Now you must be wondering what exactly is Architecture in my title. It’s actually the team I joined under Data Science org. Now, the next question that should arise in your mind should be what I do in this team? Well my team manages Machine Learning Platform for Data Science on AWS. I support our Spark compute platform on Kubernetes, our Jupyter platform which DS uses to build their notebooks, Airflow and Kubeflow instances to schedule the data and model pipelines etc. My prior experience in Data Engineering and AWS helped me a lot in getting this role. On a daily basis I work on Kubernetes, Spark, Terraform, DevOps, Cloud to support our platform. Working at Grab has been a roller coaster ride for me. I got introduced to so many technologies at such a rapid pace that it took me months to understand them all. I have worked here on Mesos, Kubernetes, Docker, Kubeflow, MLFlow, Spark, Airflow, Datadog, ELK, Jupyter, AWS, Azure, Databricks, Terraform etc. There were technologies with which I never worked in my life before, and got a chance to support them here. I would say, Grab took me out of my comfort zone and bombarded me with knowledge which sometimes became too overwhelming for me to grasp at once. There are still some technologies I never got a chance to work with or learn which includes Kafka and Flink primarily.
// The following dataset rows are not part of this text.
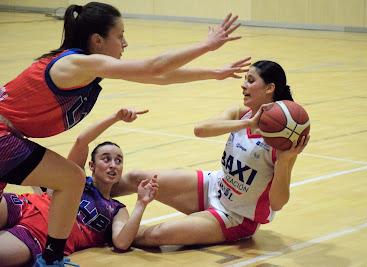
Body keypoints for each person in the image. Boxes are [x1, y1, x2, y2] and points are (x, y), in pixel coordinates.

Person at [0, 2, 248, 265]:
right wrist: (206, 45)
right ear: (98, 40)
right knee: (72, 178)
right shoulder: (73, 64)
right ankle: (52, 259)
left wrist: (214, 73)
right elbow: (154, 67)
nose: (125, 43)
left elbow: (159, 77)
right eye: (119, 36)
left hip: (10, 138)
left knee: (69, 179)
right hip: (4, 135)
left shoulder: (85, 68)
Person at [111, 60, 310, 246]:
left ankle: (104, 230)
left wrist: (285, 161)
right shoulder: (241, 114)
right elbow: (200, 129)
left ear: (270, 88)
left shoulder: (280, 141)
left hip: (236, 215)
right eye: (244, 79)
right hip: (214, 185)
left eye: (250, 80)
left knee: (157, 234)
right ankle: (89, 197)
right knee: (136, 177)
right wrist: (248, 123)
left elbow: (277, 203)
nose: (243, 85)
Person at [0, 107, 159, 266]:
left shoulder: (116, 209)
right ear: (92, 165)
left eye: (118, 161)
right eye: (106, 159)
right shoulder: (76, 179)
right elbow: (82, 140)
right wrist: (115, 117)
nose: (113, 165)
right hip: (24, 205)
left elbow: (122, 242)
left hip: (42, 234)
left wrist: (141, 203)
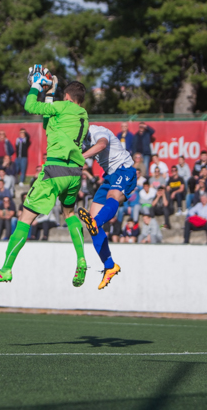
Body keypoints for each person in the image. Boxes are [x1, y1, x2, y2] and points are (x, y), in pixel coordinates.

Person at [0, 68, 89, 286]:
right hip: (74, 174)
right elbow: (48, 124)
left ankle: (6, 268)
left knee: (25, 217)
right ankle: (81, 258)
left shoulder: (63, 106)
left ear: (68, 97)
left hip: (54, 170)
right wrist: (50, 94)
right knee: (69, 213)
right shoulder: (83, 116)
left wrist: (36, 84)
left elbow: (30, 106)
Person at [77, 124, 137, 290]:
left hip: (124, 171)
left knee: (112, 198)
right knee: (92, 222)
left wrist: (80, 157)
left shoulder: (98, 132)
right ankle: (109, 265)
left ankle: (97, 222)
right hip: (110, 177)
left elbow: (102, 144)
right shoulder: (80, 139)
Currently I work as a Data Science Lead and manage our Azure ML Platform. Yes, you read it right - we use both AWS and Azure cloud platforms and I got a chance to support them both in production. The scale at which we operate is immense. It’s the biggest infrastructure, and data lake that I ever worked with, which makes the role more challenging and fruitful at the end. Using the existing platforms our Data Scientists and Analysts solve complex business problems related to our business, which in turn helps drive us forward and increase customer adoption.
Grab has given me a chance to enter the realm of Data Science and help our fellow Grabbers in making a difference in the lives of our customers (Passengers, Drivers and Merchants). The ML Platforms I helped design look something similar as below -
Azure ML Platform
AWS ML Platform
At the end, I would like to say I thoroughly enjoyed my last 2 years at Grab and soon I’ll be moving on to my next assignment. Until then, stay strong and stay safe. Thanks for taking your time to read this long and exhaustive article. I hope I’m able to share something which is knowledgeable and help you gain an insight into how all these technologies fit together.